[Collected material]

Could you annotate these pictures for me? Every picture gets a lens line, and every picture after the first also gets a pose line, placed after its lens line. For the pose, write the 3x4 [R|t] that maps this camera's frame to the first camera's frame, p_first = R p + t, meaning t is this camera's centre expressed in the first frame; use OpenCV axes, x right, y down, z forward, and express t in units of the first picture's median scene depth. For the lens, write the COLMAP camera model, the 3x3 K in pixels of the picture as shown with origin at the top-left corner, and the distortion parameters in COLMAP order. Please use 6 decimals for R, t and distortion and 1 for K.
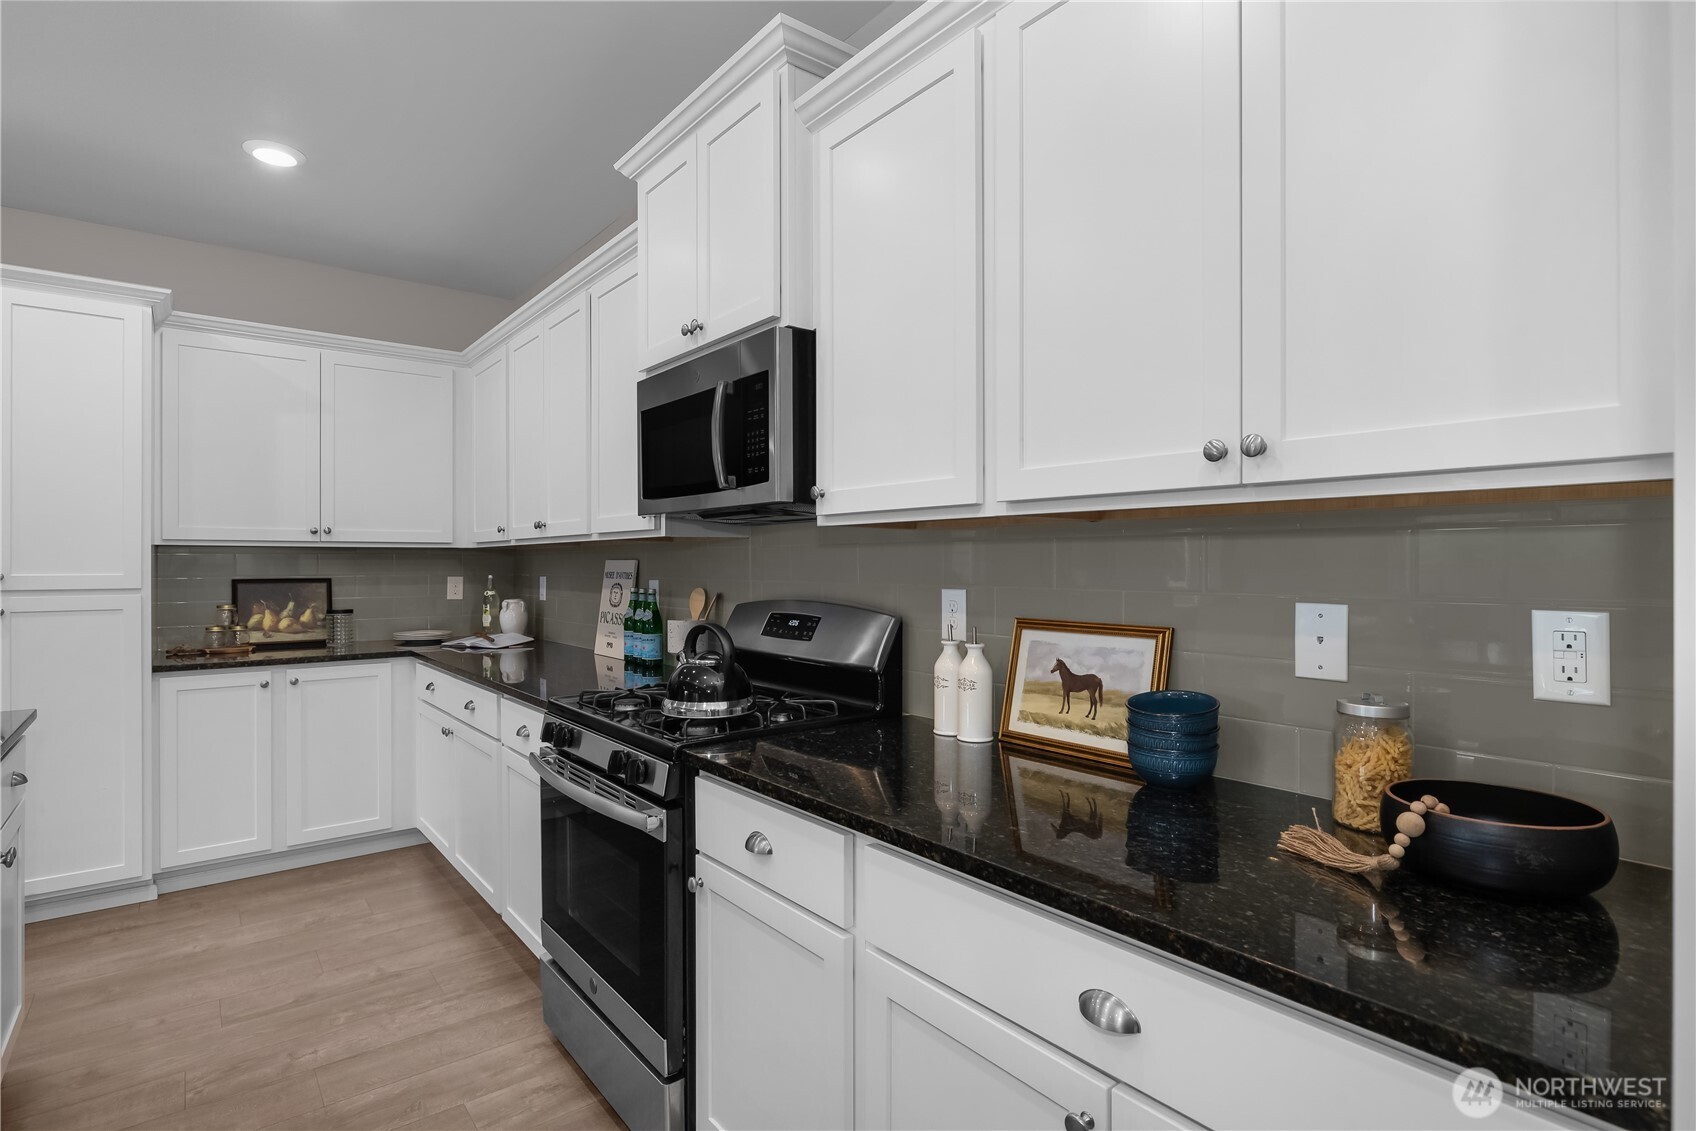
lens RADIAL K [[843.6, 0, 842.0], [0, 843.6, 559.6], [0, 0, 1]] dist [-0.000972, -0.000083]
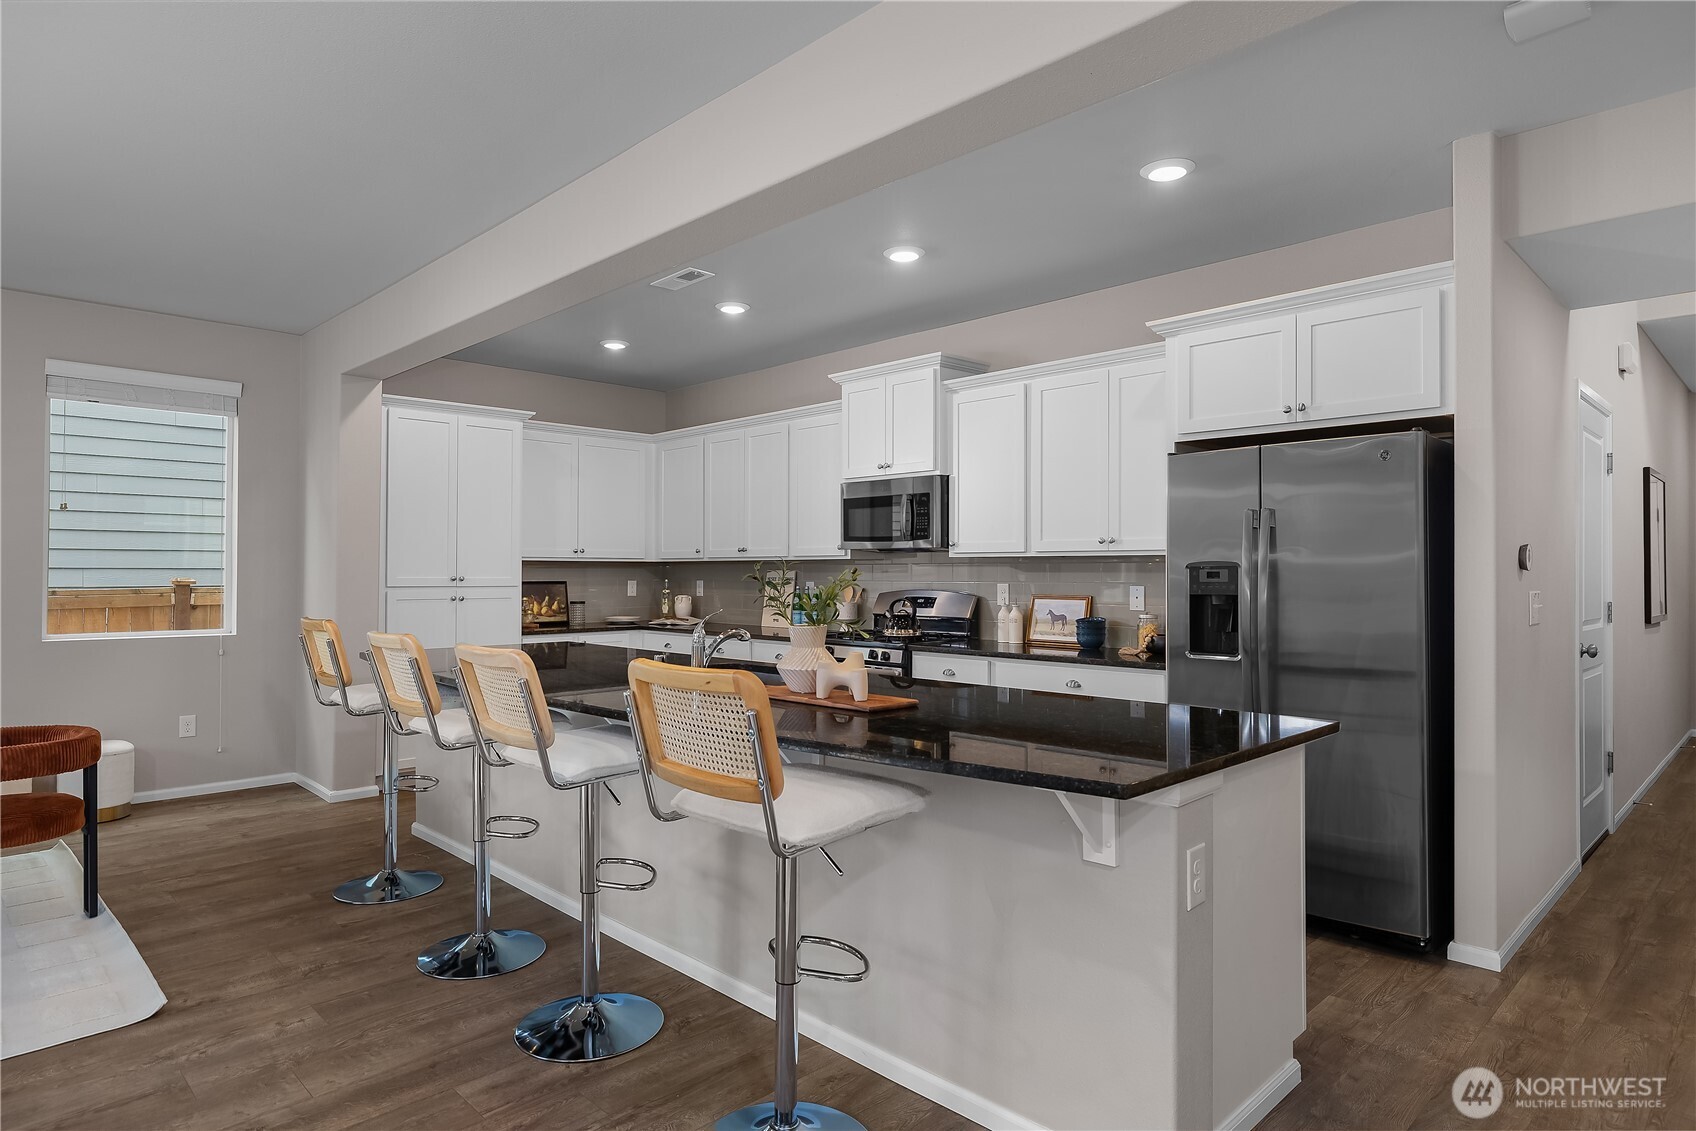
lens RADIAL K [[966.6, 0, 842.4], [0, 966.6, 567.4], [0, 0, 1]] dist [0.004625, -0.001896]
pose [[0.994198, 0.003433, 0.107512, -0.606648], [-0.003347, 0.999994, -0.000976, -0.006584], [-0.107514, 0.000611, 0.994203, -1.643599]]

[/Collected material]

* Task:
Give back the whole listing exactly, without pictures.

* Expected answer:
Could you annotate these pictures for me? Every picture gets a lens line, and every picture after the first also gets a pose line, placed after its lens line. For the pose, write the 3x4 [R|t] that maps this camera's frame to the first camera's frame, p_first = R p + t, meaning t is this camera's centre expressed in the first frame; use OpenCV axes, x right, y down, z forward, and express t in units of the first picture's median scene depth. For the lens, write the COLMAP camera model, the 3x3 K in pixels of the picture as shown with origin at the top-left corner, and the distortion parameters in COLMAP order. Please use 6 decimals for R, t and distortion and 1 for K.
lens RADIAL K [[843.6, 0, 842.0], [0, 843.6, 559.6], [0, 0, 1]] dist [-0.000972, -0.000083]
lens RADIAL K [[966.6, 0, 842.4], [0, 966.6, 567.4], [0, 0, 1]] dist [0.004625, -0.001896]
pose [[0.994198, 0.003433, 0.107512, -0.606648], [-0.003347, 0.999994, -0.000976, -0.006584], [-0.107514, 0.000611, 0.994203, -1.643599]]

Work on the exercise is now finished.